Metin Parçası:
· · ·

Kur’an'ı Kerim'in Mushaf
Halinde Cem'i
Sahabenin
elinde dağınık halde bulunan KUR’AN ayetleri Hz. Ömer'in ısrarı Hz. Ebu
Bekir'in emriyle Zeyd ibni Sabit tarafından toplanmıştır. KUR’AN'ı Kerim Allah
Rasülü zamanında yazılmış, ezberlenmiş ve tilaveten cem olunmuştur. Ayetler
toplanırken yazılı belge ve iki şahit istenmiş, hafızlardan dinlenmiştir. Hz.
Osman (ra) zamanında Azerbaycan ve Ermenistan fethi sırasında Irak'lı
Müslümanlarla Şam'lı Müslümanlar kıraat farklılığı sebebiyle ihtilaf edince
Huzeyfe b. Yaman imam olacak bir KUR’AN'ı Kerim'in yazılmasını talep etmiştir.

· · ·

Veri Kayıtları:
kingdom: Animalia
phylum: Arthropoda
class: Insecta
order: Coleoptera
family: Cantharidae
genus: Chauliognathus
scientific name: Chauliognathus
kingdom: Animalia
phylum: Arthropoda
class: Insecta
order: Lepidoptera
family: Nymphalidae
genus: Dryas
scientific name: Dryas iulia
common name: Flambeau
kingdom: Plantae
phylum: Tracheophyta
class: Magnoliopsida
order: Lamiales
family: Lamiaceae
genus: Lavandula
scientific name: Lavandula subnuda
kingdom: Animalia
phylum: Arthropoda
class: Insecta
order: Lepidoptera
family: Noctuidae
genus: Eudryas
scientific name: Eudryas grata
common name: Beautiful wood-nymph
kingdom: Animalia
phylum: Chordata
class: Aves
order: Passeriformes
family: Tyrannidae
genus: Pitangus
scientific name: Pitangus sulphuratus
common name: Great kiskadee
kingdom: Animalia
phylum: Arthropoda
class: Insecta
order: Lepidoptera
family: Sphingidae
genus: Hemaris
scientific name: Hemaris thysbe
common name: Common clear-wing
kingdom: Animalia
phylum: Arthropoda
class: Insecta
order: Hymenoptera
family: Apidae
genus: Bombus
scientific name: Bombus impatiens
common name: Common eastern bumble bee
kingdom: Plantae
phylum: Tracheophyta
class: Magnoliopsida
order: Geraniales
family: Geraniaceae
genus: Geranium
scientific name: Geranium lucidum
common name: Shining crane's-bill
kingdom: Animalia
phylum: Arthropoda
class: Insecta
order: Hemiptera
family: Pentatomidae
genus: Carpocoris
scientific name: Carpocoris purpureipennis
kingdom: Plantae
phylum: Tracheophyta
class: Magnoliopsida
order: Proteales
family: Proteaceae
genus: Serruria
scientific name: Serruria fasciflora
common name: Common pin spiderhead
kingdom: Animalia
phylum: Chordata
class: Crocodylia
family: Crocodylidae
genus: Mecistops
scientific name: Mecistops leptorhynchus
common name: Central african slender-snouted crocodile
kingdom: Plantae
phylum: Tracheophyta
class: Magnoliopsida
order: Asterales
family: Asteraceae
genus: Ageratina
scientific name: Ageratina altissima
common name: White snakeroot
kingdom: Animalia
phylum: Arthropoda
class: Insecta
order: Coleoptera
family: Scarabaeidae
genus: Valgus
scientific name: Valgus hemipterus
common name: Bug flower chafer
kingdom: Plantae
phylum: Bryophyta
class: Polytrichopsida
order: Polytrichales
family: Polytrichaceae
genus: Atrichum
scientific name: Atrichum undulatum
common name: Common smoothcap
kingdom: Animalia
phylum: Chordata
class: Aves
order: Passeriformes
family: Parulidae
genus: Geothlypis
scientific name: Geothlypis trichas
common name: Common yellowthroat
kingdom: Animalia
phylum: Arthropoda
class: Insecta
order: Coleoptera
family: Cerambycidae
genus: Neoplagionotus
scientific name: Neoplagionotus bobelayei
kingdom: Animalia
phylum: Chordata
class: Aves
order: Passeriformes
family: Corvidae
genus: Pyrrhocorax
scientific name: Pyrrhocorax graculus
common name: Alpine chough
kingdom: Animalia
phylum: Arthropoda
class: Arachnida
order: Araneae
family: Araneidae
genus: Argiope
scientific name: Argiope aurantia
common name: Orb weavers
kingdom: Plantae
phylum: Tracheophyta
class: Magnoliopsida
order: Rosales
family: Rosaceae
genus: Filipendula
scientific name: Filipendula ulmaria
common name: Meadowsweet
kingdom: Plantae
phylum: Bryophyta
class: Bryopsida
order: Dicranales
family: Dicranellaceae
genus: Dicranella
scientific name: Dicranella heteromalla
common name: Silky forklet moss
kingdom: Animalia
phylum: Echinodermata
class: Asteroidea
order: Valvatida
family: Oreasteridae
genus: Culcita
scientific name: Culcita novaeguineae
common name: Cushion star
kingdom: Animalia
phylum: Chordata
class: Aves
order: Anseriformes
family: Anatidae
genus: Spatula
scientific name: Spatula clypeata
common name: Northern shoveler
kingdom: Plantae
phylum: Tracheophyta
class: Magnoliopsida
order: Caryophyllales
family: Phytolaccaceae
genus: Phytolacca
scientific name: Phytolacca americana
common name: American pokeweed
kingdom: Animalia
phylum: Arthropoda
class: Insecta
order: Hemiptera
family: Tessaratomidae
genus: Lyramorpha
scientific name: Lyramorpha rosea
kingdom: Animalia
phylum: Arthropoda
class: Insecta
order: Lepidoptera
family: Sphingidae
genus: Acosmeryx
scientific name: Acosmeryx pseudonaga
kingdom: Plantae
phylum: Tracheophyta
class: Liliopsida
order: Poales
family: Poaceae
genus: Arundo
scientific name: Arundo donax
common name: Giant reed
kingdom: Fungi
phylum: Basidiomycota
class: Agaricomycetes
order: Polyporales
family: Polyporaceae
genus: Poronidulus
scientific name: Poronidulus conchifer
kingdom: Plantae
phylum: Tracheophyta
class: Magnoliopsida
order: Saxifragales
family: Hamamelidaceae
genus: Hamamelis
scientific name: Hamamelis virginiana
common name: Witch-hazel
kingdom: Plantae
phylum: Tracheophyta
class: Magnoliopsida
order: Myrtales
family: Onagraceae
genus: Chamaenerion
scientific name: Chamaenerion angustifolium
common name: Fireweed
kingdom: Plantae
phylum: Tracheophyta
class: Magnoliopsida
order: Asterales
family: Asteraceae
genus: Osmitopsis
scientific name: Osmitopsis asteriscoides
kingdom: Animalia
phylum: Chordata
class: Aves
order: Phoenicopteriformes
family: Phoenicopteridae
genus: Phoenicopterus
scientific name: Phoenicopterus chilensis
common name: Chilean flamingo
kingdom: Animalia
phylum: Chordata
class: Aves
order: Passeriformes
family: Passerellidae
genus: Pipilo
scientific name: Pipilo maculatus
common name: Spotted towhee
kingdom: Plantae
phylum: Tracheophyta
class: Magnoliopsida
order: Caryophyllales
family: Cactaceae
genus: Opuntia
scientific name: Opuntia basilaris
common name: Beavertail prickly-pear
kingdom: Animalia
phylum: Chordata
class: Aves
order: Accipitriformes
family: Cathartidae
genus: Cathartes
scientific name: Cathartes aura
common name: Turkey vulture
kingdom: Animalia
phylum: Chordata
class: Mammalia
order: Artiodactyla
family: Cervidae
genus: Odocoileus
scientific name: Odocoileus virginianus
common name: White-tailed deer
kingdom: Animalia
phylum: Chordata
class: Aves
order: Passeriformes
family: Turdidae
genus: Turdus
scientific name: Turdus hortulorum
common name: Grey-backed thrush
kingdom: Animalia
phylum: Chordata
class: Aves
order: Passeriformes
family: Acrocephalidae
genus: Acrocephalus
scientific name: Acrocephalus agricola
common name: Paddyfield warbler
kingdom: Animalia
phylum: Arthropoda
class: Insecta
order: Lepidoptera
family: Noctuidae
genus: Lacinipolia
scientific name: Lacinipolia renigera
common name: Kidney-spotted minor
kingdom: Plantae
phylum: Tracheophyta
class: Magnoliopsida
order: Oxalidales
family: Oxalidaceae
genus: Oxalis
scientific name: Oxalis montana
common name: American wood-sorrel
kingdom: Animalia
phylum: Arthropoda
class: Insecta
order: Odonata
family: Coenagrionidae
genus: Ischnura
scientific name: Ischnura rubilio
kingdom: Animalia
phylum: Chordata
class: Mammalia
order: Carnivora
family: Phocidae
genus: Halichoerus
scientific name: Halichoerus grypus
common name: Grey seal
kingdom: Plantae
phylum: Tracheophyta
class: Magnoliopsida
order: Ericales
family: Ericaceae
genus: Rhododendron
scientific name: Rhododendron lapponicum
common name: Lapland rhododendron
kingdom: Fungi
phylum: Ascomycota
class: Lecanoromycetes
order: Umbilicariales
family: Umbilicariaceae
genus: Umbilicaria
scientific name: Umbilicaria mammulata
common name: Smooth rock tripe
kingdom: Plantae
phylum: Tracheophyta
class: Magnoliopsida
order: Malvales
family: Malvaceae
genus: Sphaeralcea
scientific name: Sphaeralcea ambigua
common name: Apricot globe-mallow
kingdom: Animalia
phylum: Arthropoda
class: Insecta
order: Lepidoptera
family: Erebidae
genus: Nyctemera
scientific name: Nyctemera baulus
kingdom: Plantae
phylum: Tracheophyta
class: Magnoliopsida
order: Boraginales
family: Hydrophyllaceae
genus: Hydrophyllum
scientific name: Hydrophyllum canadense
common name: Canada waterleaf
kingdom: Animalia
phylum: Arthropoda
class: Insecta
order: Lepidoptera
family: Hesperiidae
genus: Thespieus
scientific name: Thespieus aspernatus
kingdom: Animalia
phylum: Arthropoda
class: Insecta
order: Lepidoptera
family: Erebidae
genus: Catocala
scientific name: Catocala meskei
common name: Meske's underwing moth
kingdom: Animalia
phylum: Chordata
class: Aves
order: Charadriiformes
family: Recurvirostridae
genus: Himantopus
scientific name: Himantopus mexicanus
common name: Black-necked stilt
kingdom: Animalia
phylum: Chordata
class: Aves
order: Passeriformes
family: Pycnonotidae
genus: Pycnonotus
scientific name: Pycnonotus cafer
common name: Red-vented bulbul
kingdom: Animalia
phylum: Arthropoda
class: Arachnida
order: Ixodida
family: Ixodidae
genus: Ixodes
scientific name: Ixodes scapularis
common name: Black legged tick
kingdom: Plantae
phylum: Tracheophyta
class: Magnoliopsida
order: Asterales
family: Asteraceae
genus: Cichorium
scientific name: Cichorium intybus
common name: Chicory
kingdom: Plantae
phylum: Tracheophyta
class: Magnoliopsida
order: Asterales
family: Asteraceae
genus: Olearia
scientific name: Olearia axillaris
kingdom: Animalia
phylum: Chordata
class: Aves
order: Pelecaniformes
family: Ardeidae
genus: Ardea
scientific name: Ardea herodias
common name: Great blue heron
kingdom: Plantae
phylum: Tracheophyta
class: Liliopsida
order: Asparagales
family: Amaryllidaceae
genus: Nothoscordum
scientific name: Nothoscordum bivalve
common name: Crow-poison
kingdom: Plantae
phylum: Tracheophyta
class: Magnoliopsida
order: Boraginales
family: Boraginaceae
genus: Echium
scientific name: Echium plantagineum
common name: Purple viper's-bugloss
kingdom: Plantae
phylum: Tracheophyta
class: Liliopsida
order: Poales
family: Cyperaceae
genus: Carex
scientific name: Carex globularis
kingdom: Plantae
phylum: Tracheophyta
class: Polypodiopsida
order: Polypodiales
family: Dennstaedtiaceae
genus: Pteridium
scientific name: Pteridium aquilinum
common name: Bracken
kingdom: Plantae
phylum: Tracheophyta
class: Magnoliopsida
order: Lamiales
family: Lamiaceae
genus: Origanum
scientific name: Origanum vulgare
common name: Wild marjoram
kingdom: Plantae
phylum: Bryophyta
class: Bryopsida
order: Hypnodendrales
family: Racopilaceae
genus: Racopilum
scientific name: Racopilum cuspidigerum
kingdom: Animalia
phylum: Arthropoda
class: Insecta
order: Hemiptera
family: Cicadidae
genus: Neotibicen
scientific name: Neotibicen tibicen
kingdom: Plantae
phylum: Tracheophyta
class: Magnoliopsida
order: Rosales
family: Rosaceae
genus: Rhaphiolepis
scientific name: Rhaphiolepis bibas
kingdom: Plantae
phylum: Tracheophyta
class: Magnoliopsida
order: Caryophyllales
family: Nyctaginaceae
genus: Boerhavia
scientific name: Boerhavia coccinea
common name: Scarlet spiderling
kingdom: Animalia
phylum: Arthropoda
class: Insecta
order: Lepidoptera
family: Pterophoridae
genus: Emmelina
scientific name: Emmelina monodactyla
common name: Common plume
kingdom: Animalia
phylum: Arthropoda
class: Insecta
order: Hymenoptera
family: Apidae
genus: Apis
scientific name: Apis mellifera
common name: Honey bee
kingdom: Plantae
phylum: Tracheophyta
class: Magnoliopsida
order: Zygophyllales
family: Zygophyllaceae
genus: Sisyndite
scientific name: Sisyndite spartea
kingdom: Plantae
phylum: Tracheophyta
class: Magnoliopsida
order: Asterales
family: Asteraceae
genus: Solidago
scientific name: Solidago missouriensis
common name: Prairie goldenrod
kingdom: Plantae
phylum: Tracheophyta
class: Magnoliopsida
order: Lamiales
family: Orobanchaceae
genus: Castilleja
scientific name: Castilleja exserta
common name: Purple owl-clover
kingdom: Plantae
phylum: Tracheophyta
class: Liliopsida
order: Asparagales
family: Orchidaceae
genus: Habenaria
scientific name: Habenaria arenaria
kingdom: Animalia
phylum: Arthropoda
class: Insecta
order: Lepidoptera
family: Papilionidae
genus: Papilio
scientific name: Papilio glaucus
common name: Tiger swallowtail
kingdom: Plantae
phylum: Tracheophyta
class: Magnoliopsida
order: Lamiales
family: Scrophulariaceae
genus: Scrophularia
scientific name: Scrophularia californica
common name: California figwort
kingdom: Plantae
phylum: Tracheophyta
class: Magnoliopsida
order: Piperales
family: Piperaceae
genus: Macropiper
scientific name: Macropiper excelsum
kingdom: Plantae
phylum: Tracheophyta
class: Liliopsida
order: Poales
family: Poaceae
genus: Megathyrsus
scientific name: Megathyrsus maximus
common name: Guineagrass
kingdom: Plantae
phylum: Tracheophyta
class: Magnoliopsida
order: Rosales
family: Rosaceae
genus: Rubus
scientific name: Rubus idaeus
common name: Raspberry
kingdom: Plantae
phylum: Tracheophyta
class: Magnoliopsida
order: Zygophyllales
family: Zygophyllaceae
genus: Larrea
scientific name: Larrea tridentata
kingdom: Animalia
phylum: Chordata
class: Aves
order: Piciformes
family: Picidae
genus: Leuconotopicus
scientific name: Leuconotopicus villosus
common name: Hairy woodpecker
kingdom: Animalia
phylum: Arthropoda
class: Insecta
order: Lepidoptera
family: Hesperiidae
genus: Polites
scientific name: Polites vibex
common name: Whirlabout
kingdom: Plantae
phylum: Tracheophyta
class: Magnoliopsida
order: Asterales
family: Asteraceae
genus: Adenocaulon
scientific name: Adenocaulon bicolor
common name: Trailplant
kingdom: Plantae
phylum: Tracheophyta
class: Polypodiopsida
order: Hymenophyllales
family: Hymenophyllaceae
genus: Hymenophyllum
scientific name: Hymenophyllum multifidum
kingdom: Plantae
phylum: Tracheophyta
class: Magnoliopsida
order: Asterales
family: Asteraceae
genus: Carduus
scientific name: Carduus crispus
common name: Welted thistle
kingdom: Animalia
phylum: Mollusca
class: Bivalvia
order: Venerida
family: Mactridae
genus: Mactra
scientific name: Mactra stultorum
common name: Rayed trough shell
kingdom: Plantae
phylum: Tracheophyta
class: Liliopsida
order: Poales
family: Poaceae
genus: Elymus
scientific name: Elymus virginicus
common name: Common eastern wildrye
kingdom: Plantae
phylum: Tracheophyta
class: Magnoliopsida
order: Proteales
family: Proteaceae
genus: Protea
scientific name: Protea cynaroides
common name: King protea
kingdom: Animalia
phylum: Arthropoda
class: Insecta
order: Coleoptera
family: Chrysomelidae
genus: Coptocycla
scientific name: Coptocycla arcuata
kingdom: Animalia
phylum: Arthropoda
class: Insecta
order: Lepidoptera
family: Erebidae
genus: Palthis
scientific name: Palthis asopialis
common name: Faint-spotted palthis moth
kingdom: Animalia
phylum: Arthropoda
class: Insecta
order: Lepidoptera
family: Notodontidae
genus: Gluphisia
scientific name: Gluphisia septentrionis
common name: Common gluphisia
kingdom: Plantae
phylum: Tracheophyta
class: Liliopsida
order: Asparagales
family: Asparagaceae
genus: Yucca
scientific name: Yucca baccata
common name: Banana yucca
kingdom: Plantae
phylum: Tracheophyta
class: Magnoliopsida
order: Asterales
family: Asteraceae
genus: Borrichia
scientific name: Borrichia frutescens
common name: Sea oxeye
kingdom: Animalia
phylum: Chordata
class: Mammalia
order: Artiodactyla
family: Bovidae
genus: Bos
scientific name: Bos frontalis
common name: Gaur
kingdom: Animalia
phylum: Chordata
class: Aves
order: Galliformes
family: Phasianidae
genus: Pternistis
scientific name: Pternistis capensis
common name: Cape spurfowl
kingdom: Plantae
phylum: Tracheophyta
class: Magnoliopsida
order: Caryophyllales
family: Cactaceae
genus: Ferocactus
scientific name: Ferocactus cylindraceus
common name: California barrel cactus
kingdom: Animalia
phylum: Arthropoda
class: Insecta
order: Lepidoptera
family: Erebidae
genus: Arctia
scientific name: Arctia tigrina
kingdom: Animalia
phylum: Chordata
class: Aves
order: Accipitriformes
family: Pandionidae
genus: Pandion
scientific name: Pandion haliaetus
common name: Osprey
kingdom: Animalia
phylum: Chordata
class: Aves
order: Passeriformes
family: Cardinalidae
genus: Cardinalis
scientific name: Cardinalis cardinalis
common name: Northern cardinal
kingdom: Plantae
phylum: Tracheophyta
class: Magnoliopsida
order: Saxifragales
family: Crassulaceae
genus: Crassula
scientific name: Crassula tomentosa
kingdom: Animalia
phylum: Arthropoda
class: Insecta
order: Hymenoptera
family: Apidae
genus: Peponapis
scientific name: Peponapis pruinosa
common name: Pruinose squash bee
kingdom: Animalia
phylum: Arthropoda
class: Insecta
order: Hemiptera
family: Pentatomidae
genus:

· · ·

Görev Tanımı 1:
Kur’an'ın toplanmasını anlatan metni "Kur’an'ı Kerim'in Mushaf" ifadesinden "hafızlardan dinlenmiştir. Hz." ifadesine kadar (bu ifade dahil) yeniden yazın ve bu kısımda "Zeyd ibni Sabit" adını "Zeyd bin Sabit" olarak yeniden adlandırın.
Görev Tanımı 2:
"common name: Common eastern wildrye" içeren satırdan "scientific name: Arctia tigrina" içeren satıra kadar (bu satır dahil) olan kayıtları, "etiket" ve "değer" sütunlarından oluşan iki sütunlu bir CSV olarak düzenleyin. Her kayıt satırı bir CSV satırı olsun, her değer tırnak içinde tek bir alanda dursun ve satır sonları boşluğa çevrilsin.
Metin ile kayıtlar birbirinden bağımsız malzemelerdir.

Çözümlü Yanıt 1:
Kur’an'ı Kerim'in Mushaf
Halinde Cem'i
Sahabenin
elinde dağınık halde bulunan KUR’AN ayetleri Hz. Ömer'in ısrarı Hz. Ebu
Bekir'in emriyle Zeyd bin Sabit tarafından toplanmıştır. KUR’AN'ı Kerim Allah
Rasülü zamanında yazılmış, ezberlenmiş ve tilaveten cem olunmuştur. Ayetler
toplanırken yazılı belge ve iki şahit istenmiş, hafızlardan dinlenmiştir. Hz.

Çözümlü Yanıt 2:
etiket,değer
"common name:","Common eastern wildrye"
"kingdom:","Plantae"
"phylum:","Tracheophyta"
"class:","Magnoliopsida"
"order:","Proteales"
"family:","Proteaceae"
"genus:","Protea"
"scientific name:","Protea cynaroides"
"common name:","King protea"
"kingdom:","Animalia"
"phylum:","Arthropoda"
"class:","Insecta"
"order:","Coleoptera"
"family:","Chrysomelidae"
"genus:","Coptocycla"
"scientific name:","Coptocycla arcuata"
"kingdom:","Animalia"
"phylum:","Arthropoda"
"class:","Insecta"
"order:","Lepidoptera"
"family:","Erebidae"
"genus:","Palthis"
"scientific name:","Palthis asopialis"
"common name:","Faint-spotted palthis moth"
"kingdom:","Animalia"
"phylum:","Arthropoda"
"class:","Insecta"
"order:","Lepidoptera"
"family:","Notodontidae"
"genus:","Gluphisia"
"scientific name:","Gluphisia septentrionis"
"common name:","Common gluphisia"
"kingdom:","Plantae"
"phylum:","Tracheophyta"
"class:","Liliopsida"
"order:","Asparagales"
"family:","Asparagaceae"
"genus:","Yucca"
"scientific name:","Yucca baccata"
"common name:","Banana yucca"
"kingdom:","Plantae"
"phylum:","Tracheophyta"
"class:","Magnoliopsida"
"order:","Asterales"
"family:","Asteraceae"
"genus:","Borrichia"
"scientific name:","Borrichia frutescens"
"common name:","Sea oxeye"
"kingdom:","Animalia"
"phylum:","Chordata"
"class:","Mammalia"
"order:","Artiodactyla"
"family:","Bovidae"
"genus:","Bos"
"scientific name:","Bos frontalis"
"common name:","Gaur"
"kingdom:","Animalia"
"phylum:","Chordata"
"class:","Aves"
"order:","Galliformes"
"family:","Phasianidae"
"genus:","Pternistis"
"scientific name:","Pternistis capensis"
"common name:","Cape spurfowl"
"kingdom:","Plantae"
"phylum:","Tracheophyta"
"class:","Magnoliopsida"
"order:","Caryophyllales"
"family:","Cactaceae"
"genus:","Ferocactus"
"scientific name:","Ferocactus cylindraceus"
"common name:","California barrel cactus"
"kingdom:","Animalia"
"phylum:","Arthropoda"
"class:","Insecta"
"order:","Lepidoptera"
"family:","Erebidae"
"genus:","Arctia"
"scientific name:","Arctia tigrina"